La narratrice, ancora bambina, si racconta e ci racconta la sua infanzia negli anni ’60, il paese, le figure portanti della sua vita: la nonna, la mamma, il padre e gli adolescenti della comunità rurale in cui è radicata. Bucoliche descrizioni rendono questo racconto magico, bellissimo con le sue campagne infuocate dal sole o gelate d’inverno, con le voci delle massaie che popolano le fontane, con i ritmi della giornata scanditi dal lavoro dei campi. È un mondo ormai perso, quello descritto dagli occhi della protagonista ancora bambina; uno spaccato di realtà e valori della cultura contadina ormai smarrito, in cui si affaccia, però, prepotente, la volontà della protagonista come di tutte le adolescenti dell’epoca, di riscatto, di emancipazione, di maggiore libertà.
“Le nostre mamme, zie, nonne, sono dimesse, sobrie, non amano i colori vistosi, gli abiti ricercati, non usano cosmetici, vestono con semplicità. Per non parlare delle contadine costrette a portare avanti i lavori pesanti nei campi e nelle stalle, dai piedi crepati, le mani callose, la pelle indurita dal sole dell’estate e dal freddo dell’inverno, che portano vestagliette di tela, il ciuccio e il fazzoletto legato sotto la nuca. Non riusciamo a cogliere la bellezza nell’abbigliamento delle nostre donne, solo la fatica, la sottomissione, la rassegnazione. Noi adolescenti non vogliamo vivere tra le pene e le rinunce, non vogliamo indossare gli abiti dei nostri genitori. Desideriamo sentirci emancipati e la Festa del Patronato Scolastico è l’unica che ce ne offre almeno l’illusione.”
Con minuzia di particolari, l’autrice ci propone una carrellata di personaggi e storie di altri tempi, offrendo agli occhi del lettore piccoli quadri di un’epoca tanto lontana quanto concreta e autentica, dove la povertà era un denominatore comune ai più ma la bontà, l’altruismo e il bene reciproco rendevano tutto sopportabile.
Francesca Belcapo (pseudonimo) è di origine marchigiana. Appassionata delle tradizioni della sua terra, dopo la laurea ha svolto la professione di insegnante di materie letterarie nei licei. Ha pubblicato un saggio critico sulla trilogia di Giovanni Testori (grafica e stampa Soc.
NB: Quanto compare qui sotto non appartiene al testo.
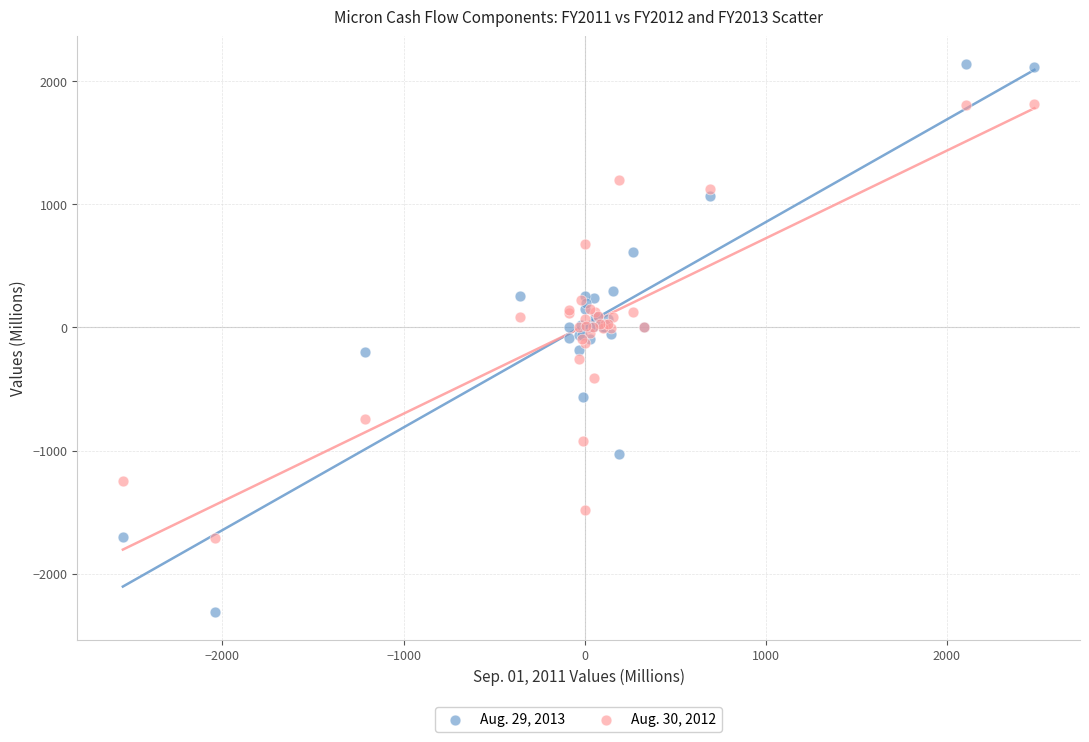

Which series contains the lowest Y value?

Aug. 29, 2013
Coop. 2019), ha vinto il primo premio per i racconti brevi in lingua italiana al concorso letterario nazionale “Città di Olbia 2020”, è risultata finalista meritoria in altri concorsi letterari tra i quali il “Premio letterario Assosinderesi Awards Prima Edizione”, e il “Concorso letterario Le Parole Che Curano, Edizione 2021.”
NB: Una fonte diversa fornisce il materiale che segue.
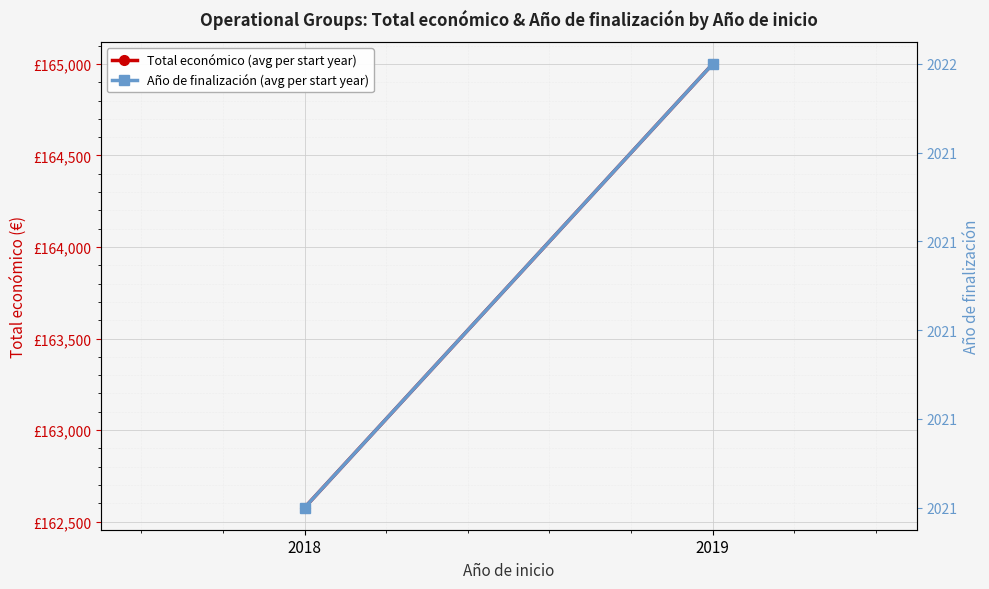

Between 2018 and 2019, which is larger?

2019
lucia.aureli77@gmail.com –
E’ un libro intessuto di elementi semplici, una bambina, i suoi amici, una comunità rurale che vive in un territorio collinoso dell’Alto Maceratese negli anni Sessanta. La storia è frutto della fantasia, ma non esiste nessun bambino o nessuna famiglia di campagna del territorio marchigiano che non abbiano vissuto almeno alcune delle esperienze raccontate. La voce narrante ci conduce, con intensità progressiva, dentro i preparativi per la festa del Corpus Domini e poi si dipana in altri momenti di vita paesana e rurale sempre con la stessa intimità. Si alternano rapidamente sulla scena tanti personaggi, descritti con accurata delicatezza. Tutti vivono l’emozione dell’essere insieme, del contatto con la natura e ciascuno assolve al proprio compito con dedizione e senso religioso. Una profonda armonia unisce i vezzi, le piccole ambizioni, gli amori, le timidezze, le vecchie abitudini e gli antichi riti. La scrittura riesce a scorrere dentro questo ordito senza sbagliare mai tanto, precisa e mite come i personaggi che descrive. Fa rivivere un mondo passato, immerso in una sacralità rituale, offrendo una luce nitida alle passioni di un tempo che non esiste più. Il libro è consigliato ai giovani per conoscere uno spaccato di vita concretamente autentico e ormai perduto e alle persone mature che hanno vissuto in situazioni simili a quelle raccontate o che considerano la civiltà contadina ed i suoi valori una parte importante nella nostra storia nazionale.